I haven’t written enough books to be blasé about book reviews. I am grateful for every one of them, particularly if the authors have nice things to say.
I’ve been very fortunate to have received good reviews for my second book, Catholic Women Confront Their Church: Stories of Hurt and Hope (Rowman & Littlefield).
Last summer, Publishers Weekly put it on its list of top ten religious titles coming out in the fall. And then PW followed up with both a very positive review, concluding with this observation: These thought-provoking profiles brim with hope and concern for the future of the Catholic Church.”
PW profiled me, as well. And the well-respect independent online publication Religion Dispatches did an email interview with me. I quite liked the thought-provoking questions they pose to writers.
The American Library Association’s Booklist also praised the book, saying the stories of the women I profiled present a “nuanced account of women in the American Church today and offer models for those who experience both deep belief and religious structural doubt.”

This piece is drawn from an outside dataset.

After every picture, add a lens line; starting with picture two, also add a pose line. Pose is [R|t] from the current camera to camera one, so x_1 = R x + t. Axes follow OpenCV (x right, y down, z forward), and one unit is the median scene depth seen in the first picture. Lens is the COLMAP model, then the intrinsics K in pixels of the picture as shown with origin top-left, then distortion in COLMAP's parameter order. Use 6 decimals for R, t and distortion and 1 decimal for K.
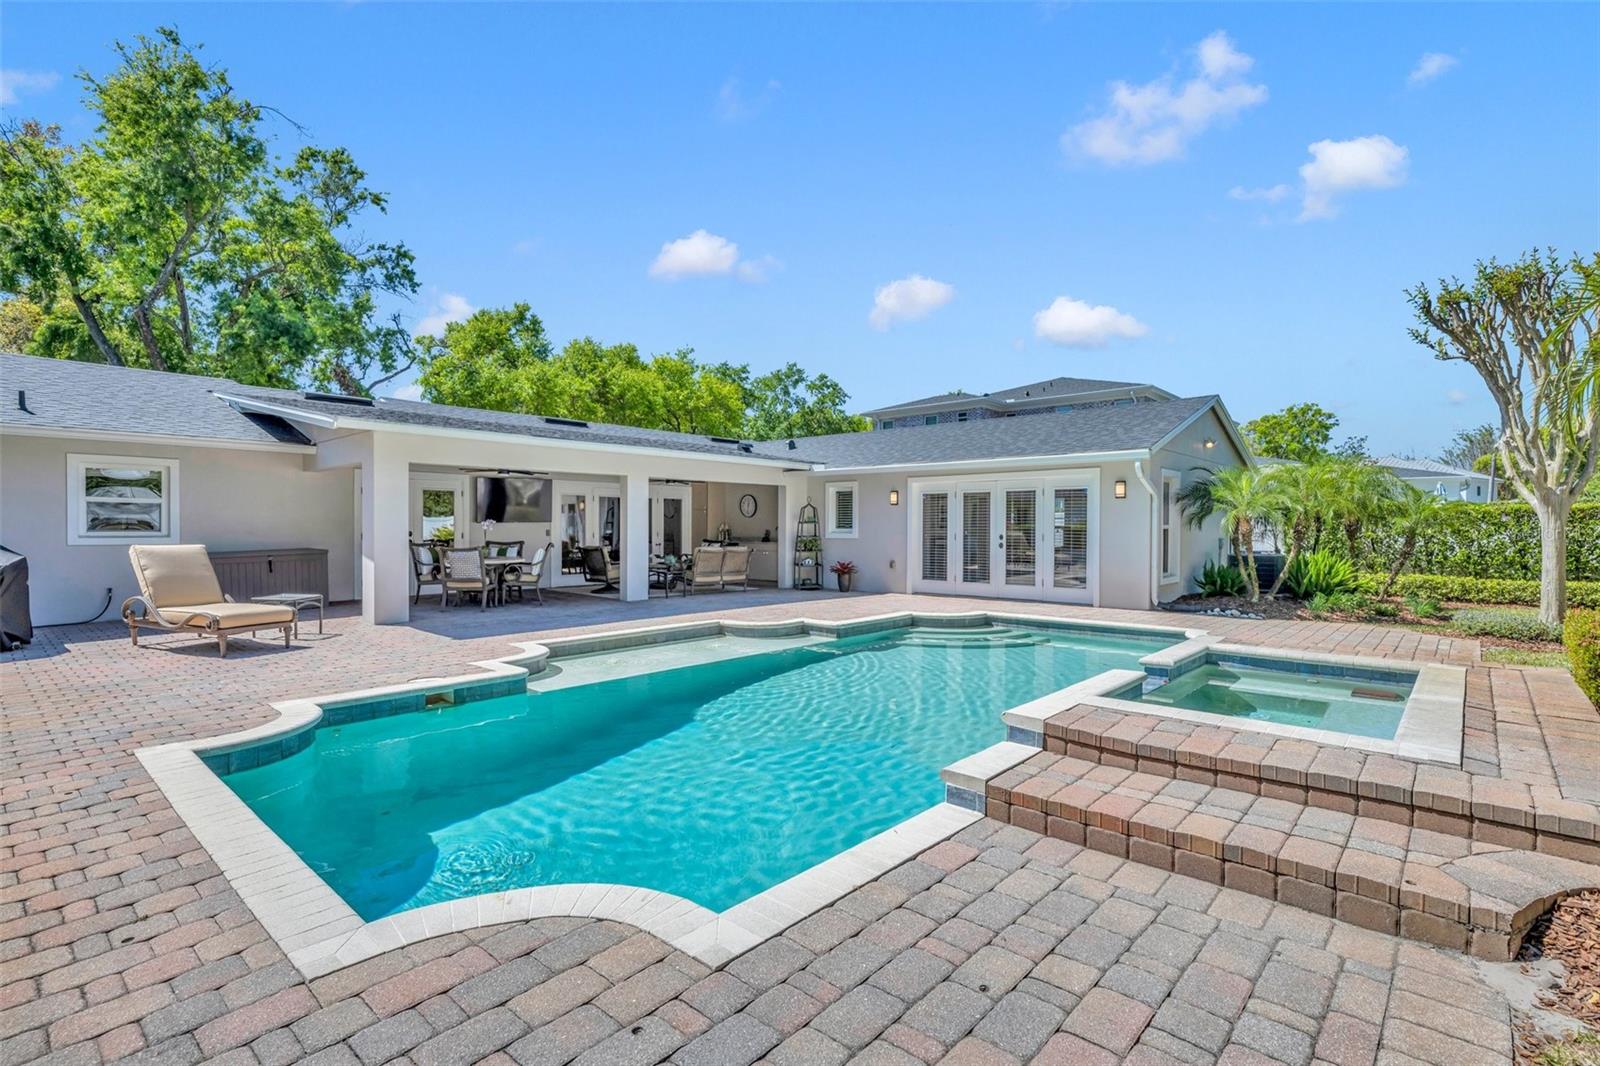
lens RADIAL K [[758.8, 0, 800.8], [0, 758.8, 530.2], [0, 0, 1]] dist [-0.002954, -0.000268]
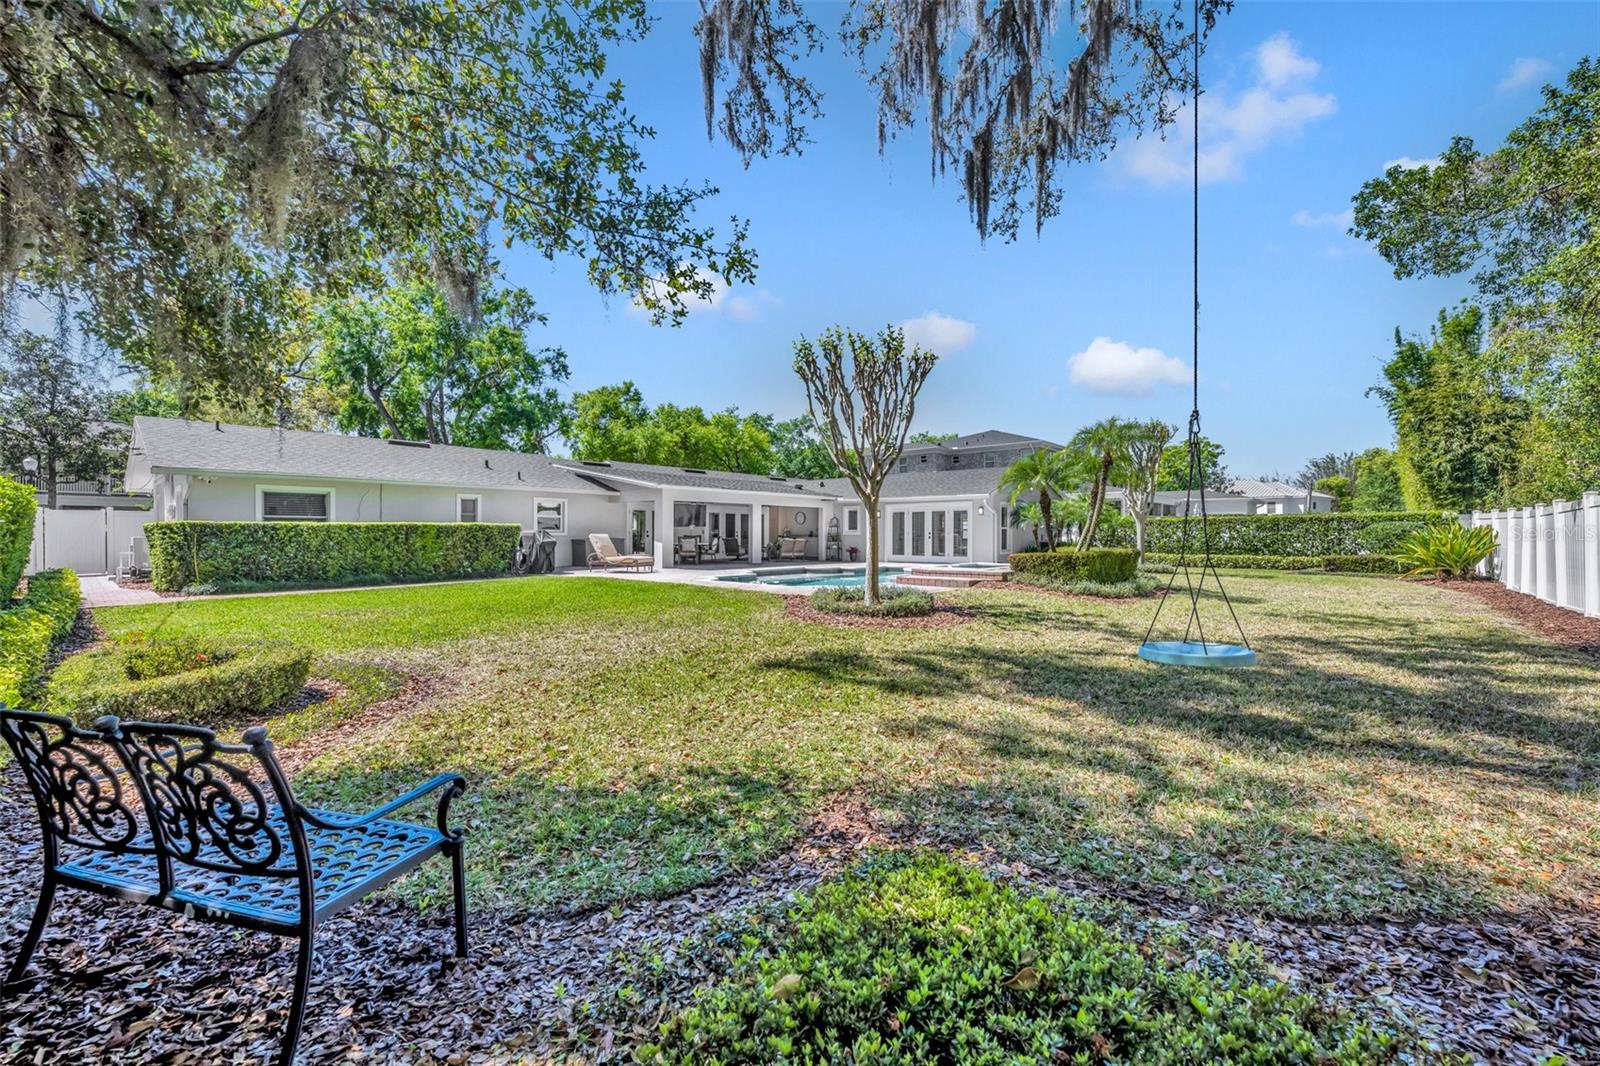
lens RADIAL K [[758.8, 0, 801.6], [0, 758.8, 536.6], [0, 0, 1]] dist [-0.002954, -0.000268]
pose [[0.999787, -0.001241, 0.020601, -0.066670], [0.001343, 0.999987, -0.004939, 0.014326], [-0.020594, 0.004966, 0.999776, -0.549154]]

And just today, word of another positive review from Catholic Books Review. The reviewer, a sociologist and retired professor, offered a thoughtful commentary on my book. I was happy that she so well grasped its core message about faith and hope.
As terrific as these reviews are, I am equally, if not more, pleased when readers let me know how much they’ve enjoyed the book. One reader stayed up all night to finish the book. Another wept over the stories of some of the women I profiled and their struggles with the institutional church. Others have told me that they found their feelings expressed within its pages. Another reader told me that she intended to get all the members of her book club to buy the book so they could discuss it together!
I didn’t write this book to start a revolution. But I am hopeful that it may begin conversations among Catholic women. We need to talk to one another. We have been silent too long.